65

 不合格者が退出した後、試験会場の至る所が一斉に爆破された。曰く、二次試験は同会場での救助演習となるのだという。「……救助かあ」
「ヒーローの本分だな、穴黒くん!」
「ヒッ……い、飯田くん……」
 急に肩に手を置かれ、名前は文字通り飛び上がった。「ヒッとは何だい」と不思議そうにしている彼に、「な、何でもない!」と慌てて首を振る。少し離れたところに居る芦戸達が、どこかにやにやしている気がして居た堪れない。葉隠など、表情も伺えないというのにだ。彼女達を出来る限り視界に入れないようにしながら、名前は飯田に向き直った。
 ――数日前のやり取り以来、名前は飯田の顔を、まともに見ることができないでいた。
 別にそういうわけではない、そういうわけではないのだが、意識しないようにすればするだけ逆に意識してしまうのだ。赤くなって固まる名前を前に、怪訝そうにする飯田、という構図は、何も今回が初めてではない。
「具合が悪いのなら棄権もできると思うが……」
「ちっ、違うよ、大丈夫!」挙動不審に映るのだろう、尚も食い下がろうとする飯田に、「ちょっと考え事してただけだから!」と慌てて両手を振った。「ええとその、こんなに本格的な救助訓練……いや訓練じゃないけど、こういうの、初めてだなって思って」
 名前の言葉に、「ふむ」と小さく呟く飯田。
「確かに、13号先生の救助訓練は、ここまで大規模ではなかったものな。けど――」
 穴黒くんはさほど関係ないだろう、と、飯田は笑ってみせた。それがどういう意味なのか聞き返そうとした丁度その時、二次試験開始の合図が――模擬サイレンが響き渡った。
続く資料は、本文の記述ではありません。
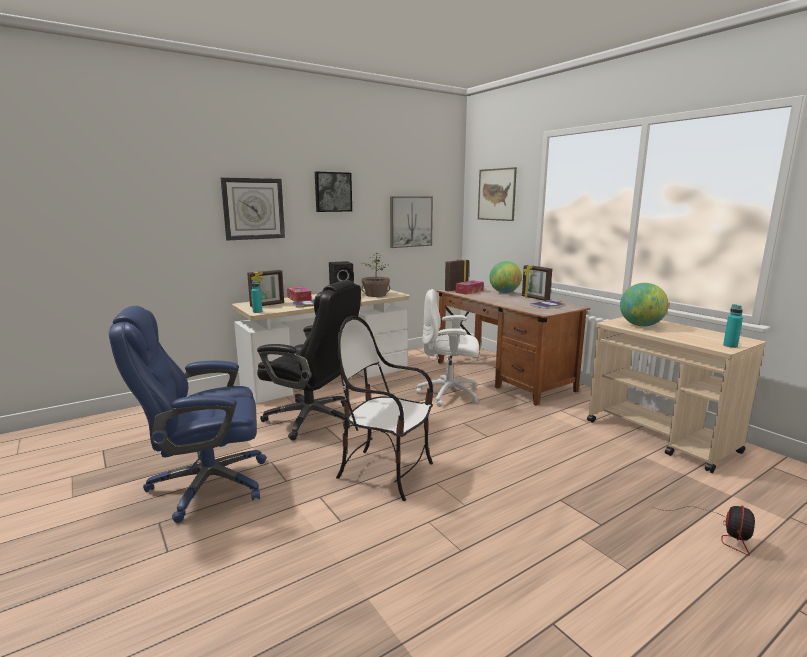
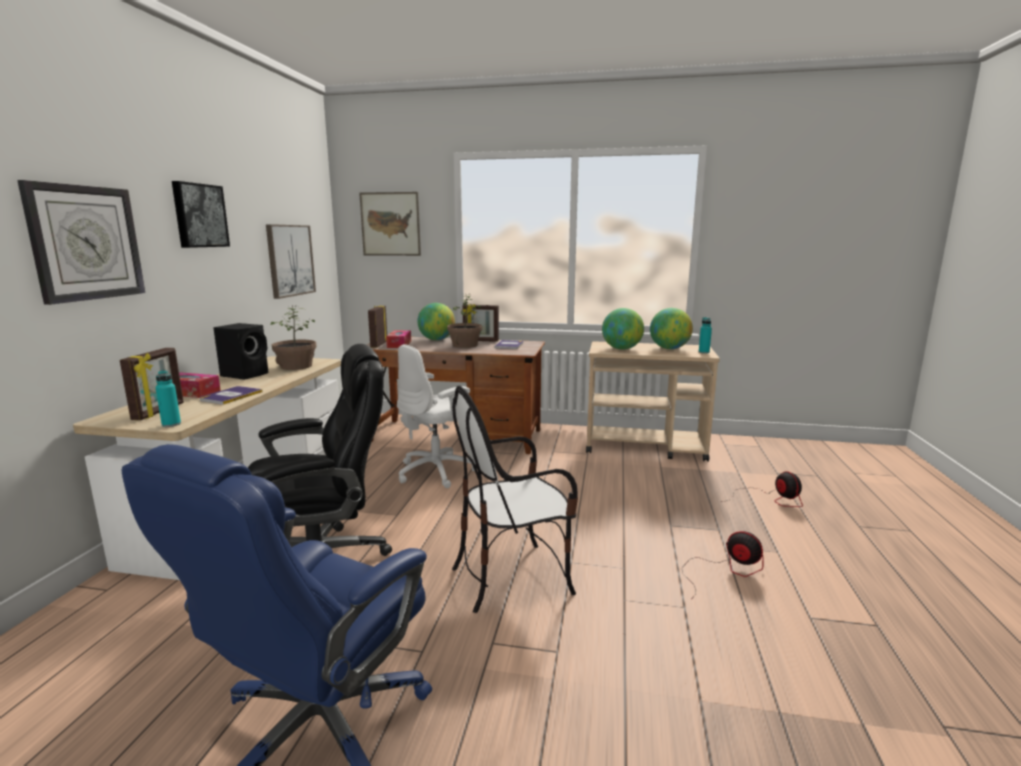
camera: 45 degrees left, 0 degrees up
none -> potted plant [447,294,482,348]
none -> globe [650,308,693,349]
none -> fan [682,531,763,597]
 名前達は最初、一次試験と同じように固まって動こうと思っていた。しかし一次と違い救助演習ということで、一刻も早く要救助者(もちろん彼らは本物の一般市民ではなく、こうした訓練において傷病者役を演じる民間会社の人達だ)の元へ向かわなければならないことから、ばらばらに動いた方が良いと判断した。「そこの……髪二つ縛ってる傑物の先輩!」
「ぁえ? 私……?」
 名前は自身を指差している他校の生徒――中瓶畳に強く頷き返してから、「すみません!」と声を荒げた。「この奥にまだ一人残ってるみたいなんです! 様子を見てきてくれませんか? 私達じゃこの隙間を通れなくて!」
 彼女は一次試験で、確か体を小さくしていた筈だ。
 そういう事ならと女子生徒が体を折り畳み、要救助者の下へ向かったのを見てから、名前は再び耳郎を見た。
 救助演習が始まり、名前が真っ先に声を掛けたのが耳郎だった。万能の“個性”を持った八百万が居れば、この場は何とかなる――そう判断して、名前は耳郎に一緒に来てくれないかと頼んだのだ。彼女が居てくれれば、救けを求める負傷者を見逃すことは絶対に無い。名前に声を掛けられたのが予想外だったのか、耳郎は意外そうな顔をしていたものの、すぐに頷いてくれた。近くに居た口田も一緒に来てくれることになり、名前達は三人で少し離れた区域に来ていた。
「ん、受け答えははっきりしてる」耳郎が言った。彼女のイヤホンが、瓦礫の様子を伺っているのだ。「けど、足が埋もれてて身動き取れないっぽい」
「じゃあこれをどかすところからだね。――あ、すみません!」
 名前は再び通り掛った他校の生徒に声を掛けた。名前を含め、今此処に居る雄英生だけでは、瓦礫の撤去は難しい。もちろん砂藤や切島を呼べば何とかなるかもしれないが、名前は他校生に頼る道を選んだ。
 本来であれば、お互い仮免取得を目指しているのだから、他校の生徒はむしろ、名前達にとって出し抜くべき相手なのだろう。しかしながら救助演習という場で、それをする事が名前にはどうしてもできなかった。救助や避難、それらを全て一人で行えるのがヒーローであり、他校生に頼ることで対処能力が無いと判断されるかもしれないが、救助が遅れるよりはずっとましだ。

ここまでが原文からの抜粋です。